*** Opening SUPPLIED DATA ***
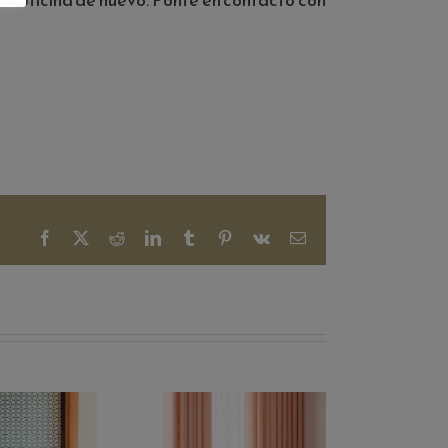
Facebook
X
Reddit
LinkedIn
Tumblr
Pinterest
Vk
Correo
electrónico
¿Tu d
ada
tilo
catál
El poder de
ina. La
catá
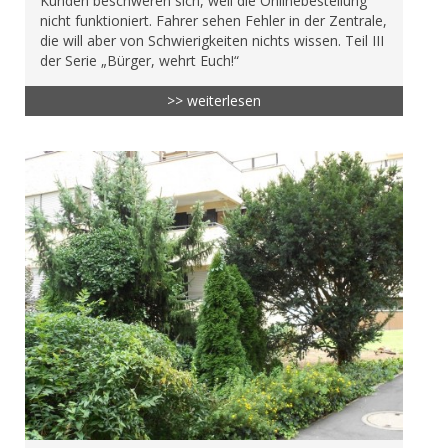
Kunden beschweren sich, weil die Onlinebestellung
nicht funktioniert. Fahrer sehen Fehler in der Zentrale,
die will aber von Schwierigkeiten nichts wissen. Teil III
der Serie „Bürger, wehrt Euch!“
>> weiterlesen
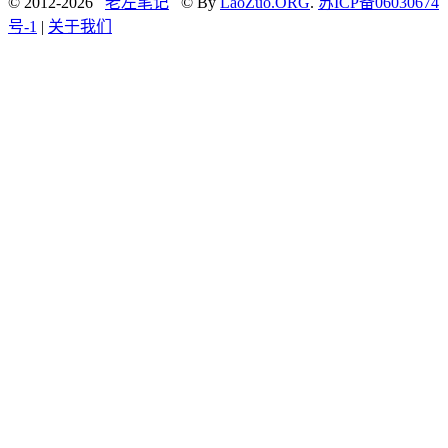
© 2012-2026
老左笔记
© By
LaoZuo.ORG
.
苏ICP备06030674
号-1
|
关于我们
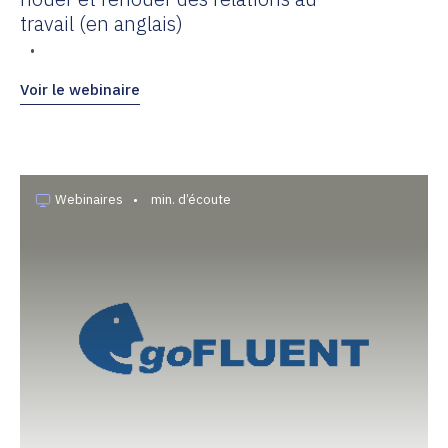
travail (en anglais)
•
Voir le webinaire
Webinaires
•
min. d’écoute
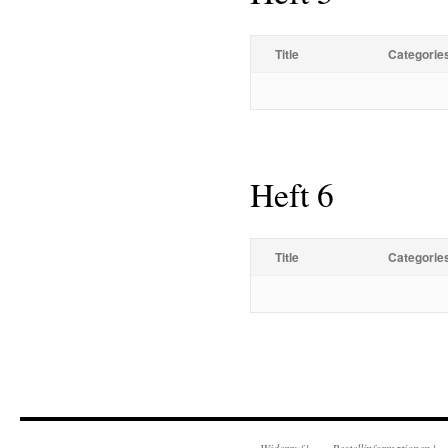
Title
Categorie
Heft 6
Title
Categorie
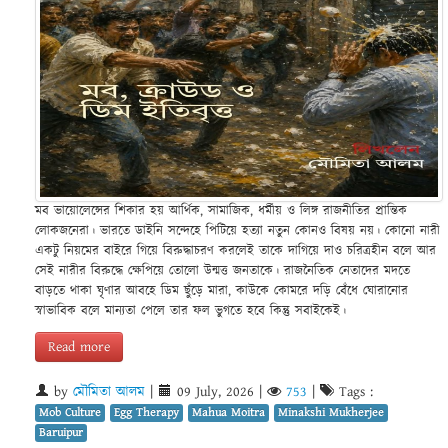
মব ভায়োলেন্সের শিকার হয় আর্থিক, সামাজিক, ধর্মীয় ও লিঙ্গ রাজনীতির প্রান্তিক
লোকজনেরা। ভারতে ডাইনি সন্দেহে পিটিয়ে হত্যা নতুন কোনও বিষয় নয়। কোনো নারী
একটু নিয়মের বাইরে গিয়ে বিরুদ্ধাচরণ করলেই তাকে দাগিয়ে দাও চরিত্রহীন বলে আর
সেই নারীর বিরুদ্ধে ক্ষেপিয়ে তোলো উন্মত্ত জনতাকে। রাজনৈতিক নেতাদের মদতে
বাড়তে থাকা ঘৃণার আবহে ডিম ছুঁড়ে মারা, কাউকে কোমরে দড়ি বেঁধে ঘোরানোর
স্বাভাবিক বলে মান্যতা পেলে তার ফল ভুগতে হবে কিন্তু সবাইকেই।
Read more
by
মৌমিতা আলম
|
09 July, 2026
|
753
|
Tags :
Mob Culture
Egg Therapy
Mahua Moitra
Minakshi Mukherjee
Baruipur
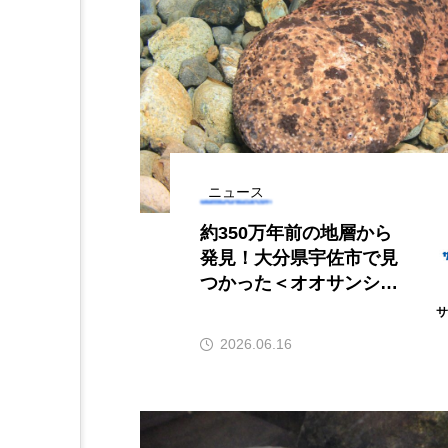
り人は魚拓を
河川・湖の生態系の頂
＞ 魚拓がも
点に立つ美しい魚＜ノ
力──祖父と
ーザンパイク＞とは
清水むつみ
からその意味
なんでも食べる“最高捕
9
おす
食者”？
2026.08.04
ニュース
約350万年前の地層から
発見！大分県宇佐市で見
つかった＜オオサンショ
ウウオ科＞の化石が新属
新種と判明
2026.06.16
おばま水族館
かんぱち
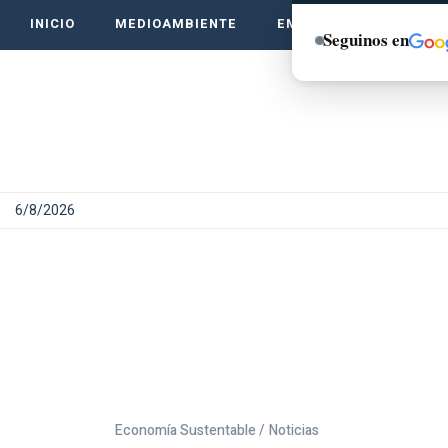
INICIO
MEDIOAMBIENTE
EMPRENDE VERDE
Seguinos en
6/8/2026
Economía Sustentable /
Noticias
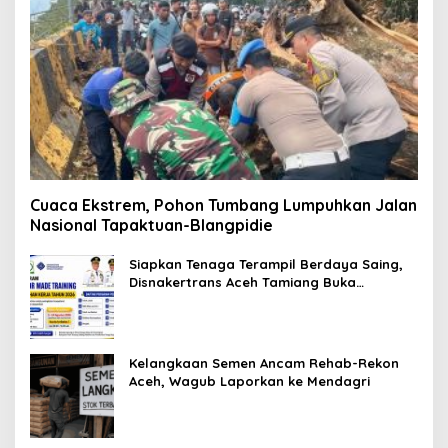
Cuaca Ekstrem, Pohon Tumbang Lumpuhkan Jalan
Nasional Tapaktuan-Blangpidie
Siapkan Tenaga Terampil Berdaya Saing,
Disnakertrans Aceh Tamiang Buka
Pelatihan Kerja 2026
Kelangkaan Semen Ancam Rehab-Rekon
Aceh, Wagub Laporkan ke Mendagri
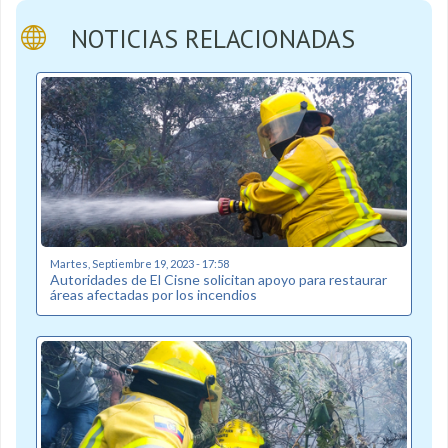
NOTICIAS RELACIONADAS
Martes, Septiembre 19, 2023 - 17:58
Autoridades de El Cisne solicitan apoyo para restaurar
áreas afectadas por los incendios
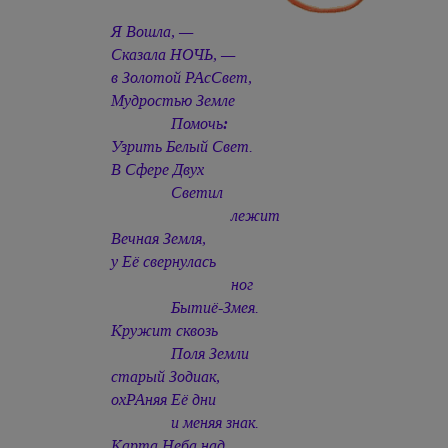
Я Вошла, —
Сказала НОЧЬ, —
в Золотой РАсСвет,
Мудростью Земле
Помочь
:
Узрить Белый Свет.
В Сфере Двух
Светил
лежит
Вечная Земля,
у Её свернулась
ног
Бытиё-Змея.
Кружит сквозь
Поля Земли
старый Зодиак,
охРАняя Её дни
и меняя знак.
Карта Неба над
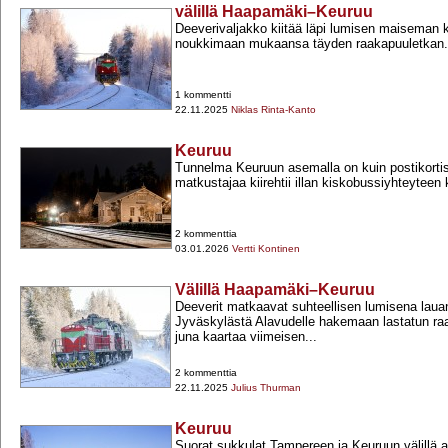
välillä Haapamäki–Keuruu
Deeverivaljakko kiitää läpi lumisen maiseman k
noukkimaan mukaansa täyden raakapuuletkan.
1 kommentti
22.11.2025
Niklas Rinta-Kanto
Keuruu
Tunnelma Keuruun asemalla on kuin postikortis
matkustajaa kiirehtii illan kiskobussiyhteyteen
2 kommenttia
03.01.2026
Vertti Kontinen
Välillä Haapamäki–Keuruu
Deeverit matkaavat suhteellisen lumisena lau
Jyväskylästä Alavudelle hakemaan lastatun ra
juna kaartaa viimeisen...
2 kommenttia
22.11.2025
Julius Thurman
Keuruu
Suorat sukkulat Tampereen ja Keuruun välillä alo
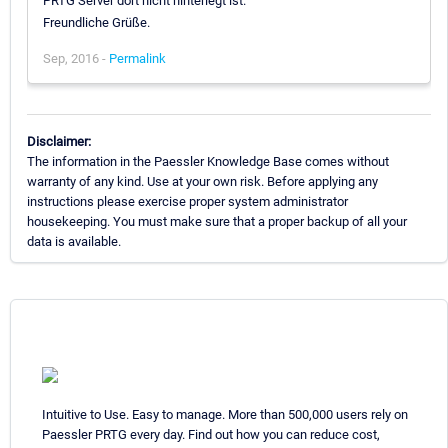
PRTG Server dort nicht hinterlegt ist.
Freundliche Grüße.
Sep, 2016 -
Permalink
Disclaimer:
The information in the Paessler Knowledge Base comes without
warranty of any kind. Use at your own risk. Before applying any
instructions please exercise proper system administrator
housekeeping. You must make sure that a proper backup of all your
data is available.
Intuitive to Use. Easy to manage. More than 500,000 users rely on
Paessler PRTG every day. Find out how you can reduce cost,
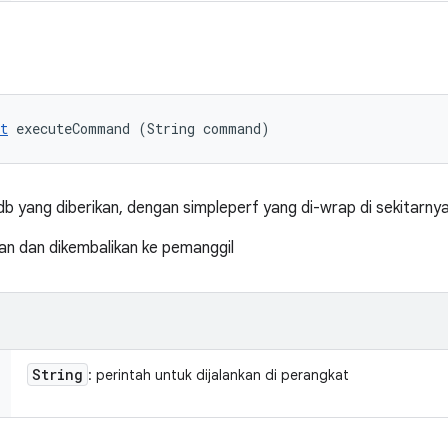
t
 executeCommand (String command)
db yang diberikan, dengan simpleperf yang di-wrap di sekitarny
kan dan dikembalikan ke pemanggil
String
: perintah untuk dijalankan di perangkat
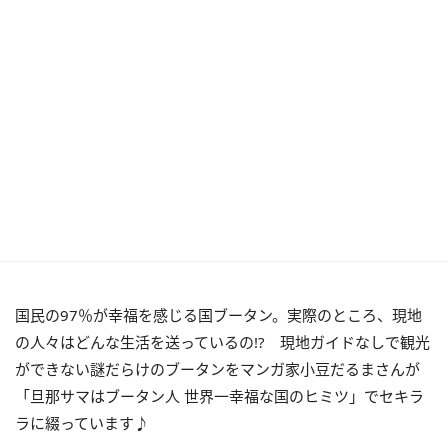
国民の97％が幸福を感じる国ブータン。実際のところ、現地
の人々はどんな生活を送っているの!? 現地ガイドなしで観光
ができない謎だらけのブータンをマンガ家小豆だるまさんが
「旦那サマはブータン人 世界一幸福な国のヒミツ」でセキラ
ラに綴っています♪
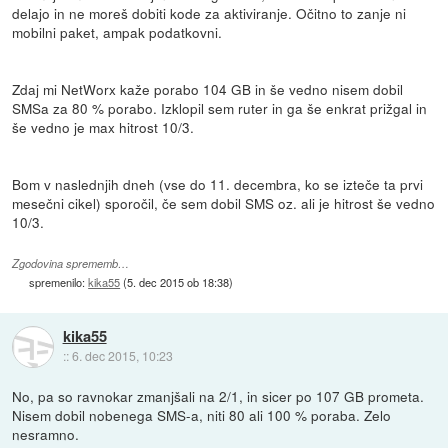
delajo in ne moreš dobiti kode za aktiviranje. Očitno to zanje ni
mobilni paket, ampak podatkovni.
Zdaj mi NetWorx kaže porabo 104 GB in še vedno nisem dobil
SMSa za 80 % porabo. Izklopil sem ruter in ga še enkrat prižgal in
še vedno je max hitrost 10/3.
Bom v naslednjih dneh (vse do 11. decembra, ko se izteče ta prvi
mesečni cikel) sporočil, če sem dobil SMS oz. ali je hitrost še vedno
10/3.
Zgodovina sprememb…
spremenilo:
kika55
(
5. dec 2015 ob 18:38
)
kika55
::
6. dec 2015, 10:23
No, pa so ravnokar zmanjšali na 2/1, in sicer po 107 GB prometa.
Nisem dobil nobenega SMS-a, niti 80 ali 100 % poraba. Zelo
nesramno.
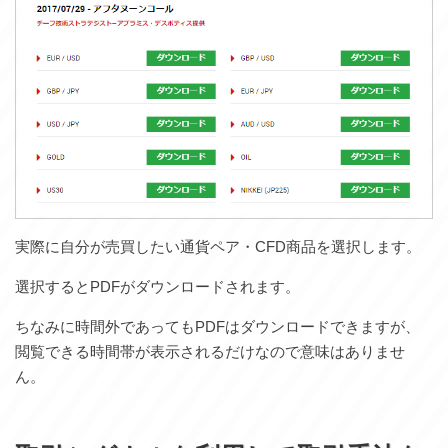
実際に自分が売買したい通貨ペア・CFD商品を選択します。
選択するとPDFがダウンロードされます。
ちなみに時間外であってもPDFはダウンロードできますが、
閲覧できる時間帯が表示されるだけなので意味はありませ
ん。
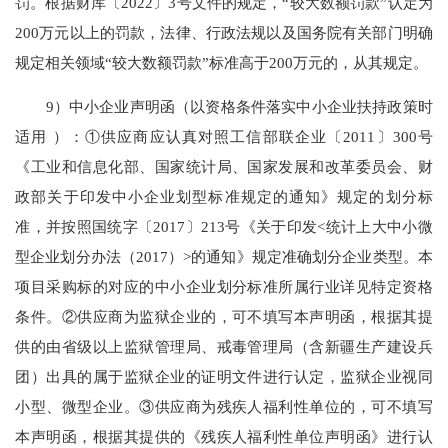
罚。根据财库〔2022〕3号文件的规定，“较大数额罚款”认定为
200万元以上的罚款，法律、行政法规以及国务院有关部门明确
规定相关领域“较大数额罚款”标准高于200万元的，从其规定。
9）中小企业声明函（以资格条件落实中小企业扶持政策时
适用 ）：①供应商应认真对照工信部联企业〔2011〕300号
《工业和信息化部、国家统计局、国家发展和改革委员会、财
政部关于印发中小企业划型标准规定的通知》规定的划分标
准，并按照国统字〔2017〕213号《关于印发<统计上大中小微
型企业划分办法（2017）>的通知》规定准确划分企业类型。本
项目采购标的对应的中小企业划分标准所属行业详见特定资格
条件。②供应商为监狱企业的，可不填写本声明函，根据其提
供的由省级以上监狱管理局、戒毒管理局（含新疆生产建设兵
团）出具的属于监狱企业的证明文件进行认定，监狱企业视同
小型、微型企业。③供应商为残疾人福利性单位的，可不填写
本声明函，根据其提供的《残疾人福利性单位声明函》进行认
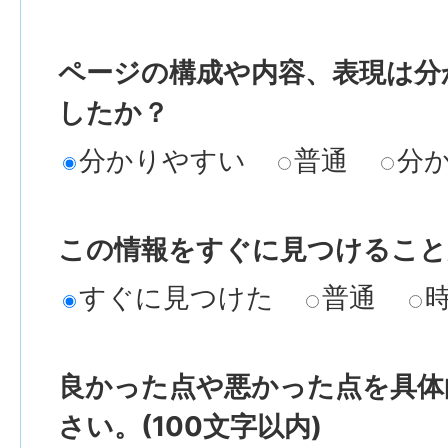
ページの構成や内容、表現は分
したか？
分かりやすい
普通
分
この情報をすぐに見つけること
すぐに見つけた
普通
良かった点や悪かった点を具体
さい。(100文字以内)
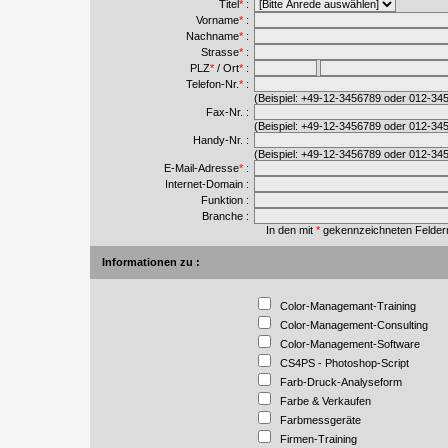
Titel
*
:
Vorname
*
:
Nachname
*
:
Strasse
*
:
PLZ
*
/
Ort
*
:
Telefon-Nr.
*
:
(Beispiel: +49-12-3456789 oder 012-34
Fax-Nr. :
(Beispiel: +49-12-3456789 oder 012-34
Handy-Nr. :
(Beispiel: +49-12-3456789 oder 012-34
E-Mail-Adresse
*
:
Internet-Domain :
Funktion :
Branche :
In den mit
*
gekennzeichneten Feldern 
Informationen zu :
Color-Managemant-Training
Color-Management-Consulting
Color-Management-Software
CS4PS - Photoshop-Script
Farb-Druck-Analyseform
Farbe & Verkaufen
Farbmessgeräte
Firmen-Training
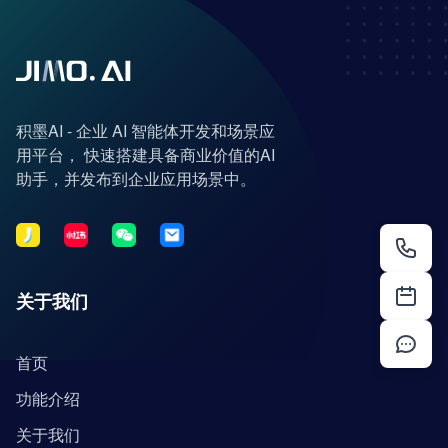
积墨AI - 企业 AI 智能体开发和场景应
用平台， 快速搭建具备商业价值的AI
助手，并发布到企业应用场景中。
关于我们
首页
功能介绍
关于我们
*** Closing SUPPLIED DATA ***
_EXERCISE GOAL_: In the material above, find the lines that contain "Paessler" and show them.

_COMPLETED EXERCISE_:
The information in the Paessler Knowledge Base comes without
Paessler PRTG every day. Find out how you can reduce cost,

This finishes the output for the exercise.